**Reading text:**
● ● ● ●
The Spotted Devil and Permaculture

I have never seen mum so happy to get back from a holiday and needing a holiday from a holiday.

She has been glued to her favorite soaps trying to catch up on what she missed, whatsapping her fav. people, having hot water showers and just putting her legs up.

Grandpa is busy strolling around our house with a wistful sigh at times. He misses the greenery and the cicadas and the sound of silence.

As for myself, I still can’t get over the fact that I actually managed to trace Gummalapur and be a part of this awesome experiment of giving back to nature what rightfully belongs to her, the forests!!

Meet Navzer and Shahnaz Kotawala, the sprightly, bubbly Parsi couple with ever-smiling faces and a warm hug to all their visitors who come to volunteer at their forest farm.

Navzer & Shahnaz An ex-Air Force officer, Navzer is the brain behind this venture, while Shahnaz is its heart.
● ● ● ●
**Available data:**
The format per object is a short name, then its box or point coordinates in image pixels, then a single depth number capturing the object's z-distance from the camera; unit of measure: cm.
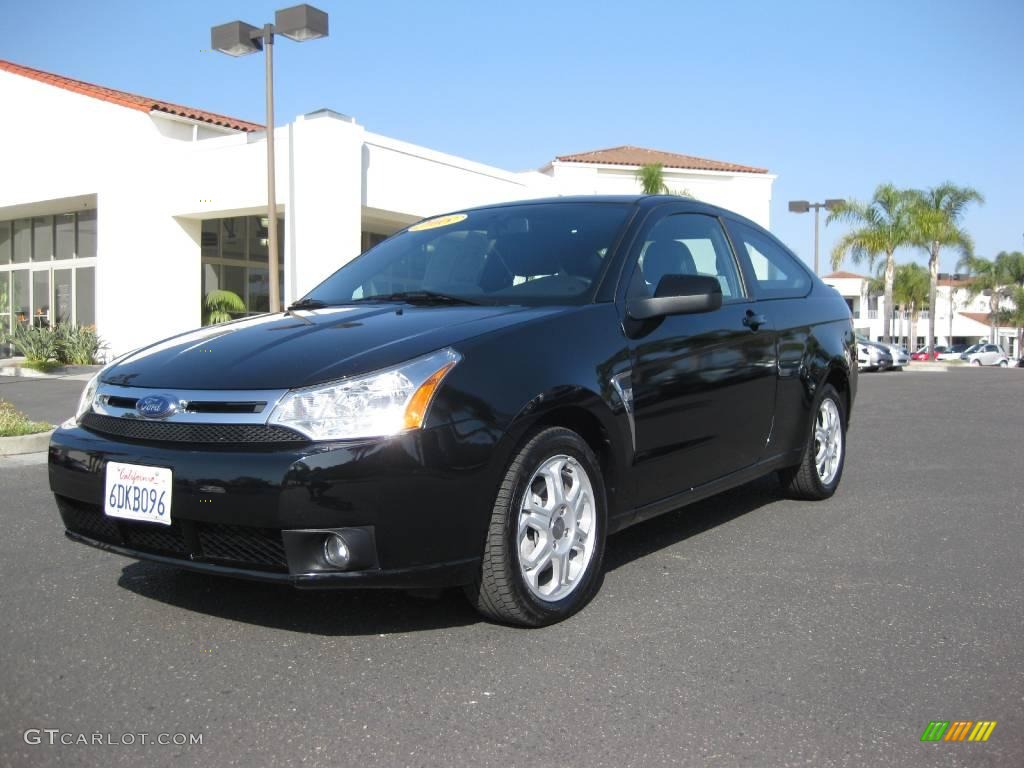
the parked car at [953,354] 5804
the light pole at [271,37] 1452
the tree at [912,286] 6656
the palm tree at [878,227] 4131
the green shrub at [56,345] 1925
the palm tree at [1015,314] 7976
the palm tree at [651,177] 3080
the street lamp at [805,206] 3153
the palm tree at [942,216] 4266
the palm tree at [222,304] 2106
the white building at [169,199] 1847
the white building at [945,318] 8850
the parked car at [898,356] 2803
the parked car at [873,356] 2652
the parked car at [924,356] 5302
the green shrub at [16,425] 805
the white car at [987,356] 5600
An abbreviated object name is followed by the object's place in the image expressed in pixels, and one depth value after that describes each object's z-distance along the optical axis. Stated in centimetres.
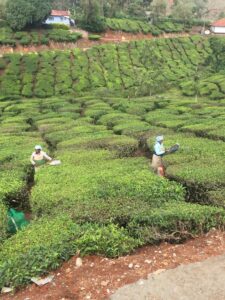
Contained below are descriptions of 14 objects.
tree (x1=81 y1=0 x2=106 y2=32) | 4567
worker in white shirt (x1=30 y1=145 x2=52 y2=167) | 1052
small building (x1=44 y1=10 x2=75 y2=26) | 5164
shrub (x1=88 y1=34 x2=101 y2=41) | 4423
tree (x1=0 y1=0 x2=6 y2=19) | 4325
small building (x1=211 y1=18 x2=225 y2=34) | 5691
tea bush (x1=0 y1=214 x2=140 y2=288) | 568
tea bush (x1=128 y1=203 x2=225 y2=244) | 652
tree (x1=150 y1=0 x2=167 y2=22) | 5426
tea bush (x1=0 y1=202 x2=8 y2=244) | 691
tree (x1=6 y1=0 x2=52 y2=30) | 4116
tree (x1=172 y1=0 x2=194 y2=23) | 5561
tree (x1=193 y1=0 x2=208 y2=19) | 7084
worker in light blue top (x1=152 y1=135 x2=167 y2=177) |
● ● ● ●
**Questions to answer:**
• A. For each statement, say whether it agrees with the Gummalapur text. Answer yes or no, and quote the words of the text that decide it.
(i) Grandpa misses the sound of silence.
(ii) Navzer is a former Navy officer.
(iii) Since returning, mum has been catching up on her favorite soaps.
• B. Answer these questions using the Gummalapur text.
(i) Which place did the writer manage to trace?
(ii) Which community does the Kotawala couple belong to?
(iii) Which of the couple is called the heart of the venture?
• C. In the Gummalapur text, rewrite the paragraph beginning "Meet Navzer and Shahnaz Kotawala" more briefly, keeping its main facts.
Base every answer solely on the Gummalapur text.

**Solutions per task:**
• A.
(i) Yes: "He misses the greenery and the cicadas and the sound of silence."
(ii) No: "An ex-Air Force officer, Navzer is the brain behind this venture"
(iii) Yes: "She has been glued to her favorite soaps trying to catch up on what she missed"

• B.
(i) Gummalapur
(ii) Parsi
(iii) Shahnaz

• C. Navzer and Shahnaz Kotawala are a lively, always-smiling Parsi couple who warmly hug every visitor who comes to volunteer at their forest farm.